Le couronnement du réalisateur dissident Jafar Panahi à Cannes suscite une crise diplomatique entre l’Iran et la France.

Titre : Tensions entre l’Iran et la France après le prix de Cannes décerné à un réalisateur opposant
L’Iran a convoqué le chargé d’affaires de l’ambassade de France à Téhéran pour protester contre des déclarations jugées "volées" de Paris après le couronnement du réalisateur opposant Jafar Panahi par la Palme d’Or lors du Festival de Cannes, rapporte-t-on dans les médias officiels dimanche.
Panahi, âgé de 64 ans, a remporté le prix samedi pour son film "Juste un Incident", qui aborde le dilemme des anciens prisonniers tentant de se venger de leurs bourreaux, critiquant ainsi directement le comportement arbitraire des forces de sécurité.
En défiant les lois de la République islamique, plusieurs actrices ont fait leur apparition sans voile.
Le ministre des Affaires étrangères français, Jean-Noël Barbier, a critiqué dans un post sur la plateforme X la République islamique après la récompense attribuée à Panahi.
Barbier a déclaré : "Dans un acte de résistance contre la répression du régime iranien, Jafar Panahi a remporté la Palme d’Or, ce qui apporte de l’espoir à tous les militants pour la liberté partout dans le monde."
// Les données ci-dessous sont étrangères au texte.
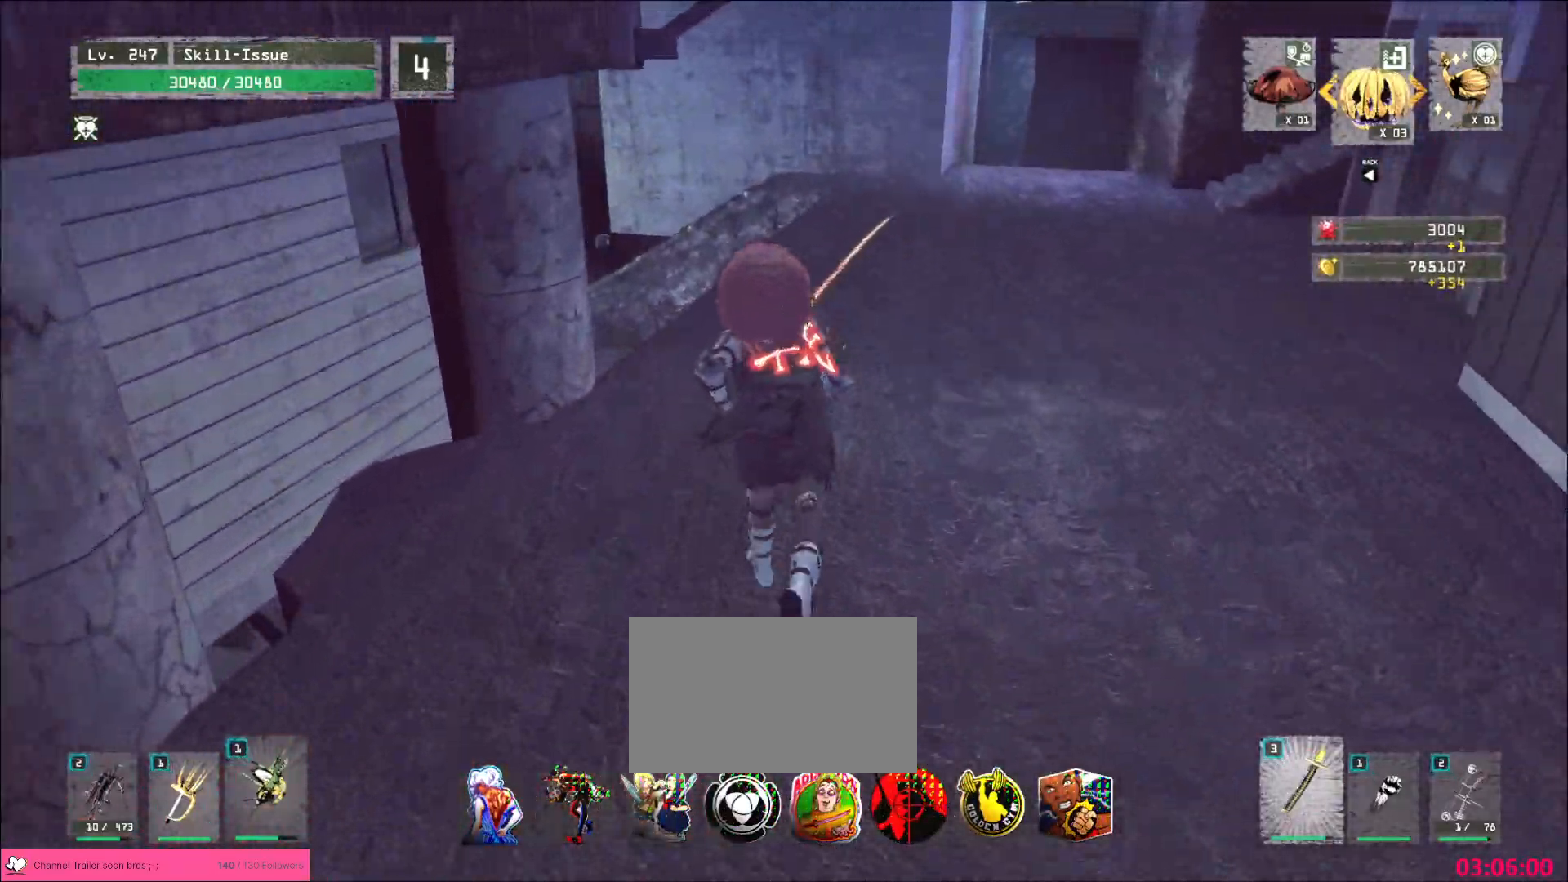
{"keys": ["w"], "mouse": [], "events": []}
L’agence de presse de la République islamique (IRNA) a indiqué qu’ "à la suite des déclarations offensantes et des accusations infondées lancées par le ministre des Affaires étrangères français contre l’Iran, le chargé d’affaires à Téhéran a été convoqué au ministère".
De plus, le ministère iranien des Affaires étrangères a dénoncé "l’abus du gouvernement français" du Festival de Cannes "pour promouvoir son agenda politique contre la République islamique".
Aucun responsable n’a commenté dimanche la victoire de Panahi, qui est le deuxième Iranien à remporter un prix au Festival de Cannes, après Abbas Kiarostami pour "Le Goût de la cerise" en 1997.
Panahi, qui a régulièrement critiqué le gouvernement, a été emprisonné à deux reprises en Iran, la première fois durant 86 jours en 2010, et la seconde durant près de sept mois entre 2022 et 2023, période durant laquelle il a effectué une grève de la faim pour obtenir sa libération.
L’agence de presse Fars, qui est conservatrice, a estimé que le choix du jury du festival français était politique.
Les journaux réformistes "Etemad", "Shargh" et "Ham Mihan" ont publié la nouvelle de la victoire de Panahi sur leurs sites Internet, sans commentaires, mais n’ont pas relayé l’information dans leurs éditions papier.
La chaîne de télévision officielle a ignoré la victoire de Panahi, se concentrant sur le Festival du Film de la Résistance, qui récompense les œuvres soutenant les Palestiniens ou traitant de la guerre Iran-Irak (1980-1988).
Panahi est l’une des figures marquantes du cinéma iranien, ses œuvres ayant continuellement remporté des prix dans les plus grands festivals, de Cannes à Venise en passant par Berlin.
Le réalisateur devrait revenir en Iran dimanche.
Dans une interview accordée à l’AFP, Panahi a déclaré : "L’important est que le film a été réalisé. Je n’ai pas pensé à ce qui pourrait se passer ensuite. Je me sens vivant tant que je fais des films. Si je ne fais pas de films, cela ne m’importe plus ce qui m’arrivera."
Il a ajouté dans l’entretien que le retour "ne l’effraie pas" du tout.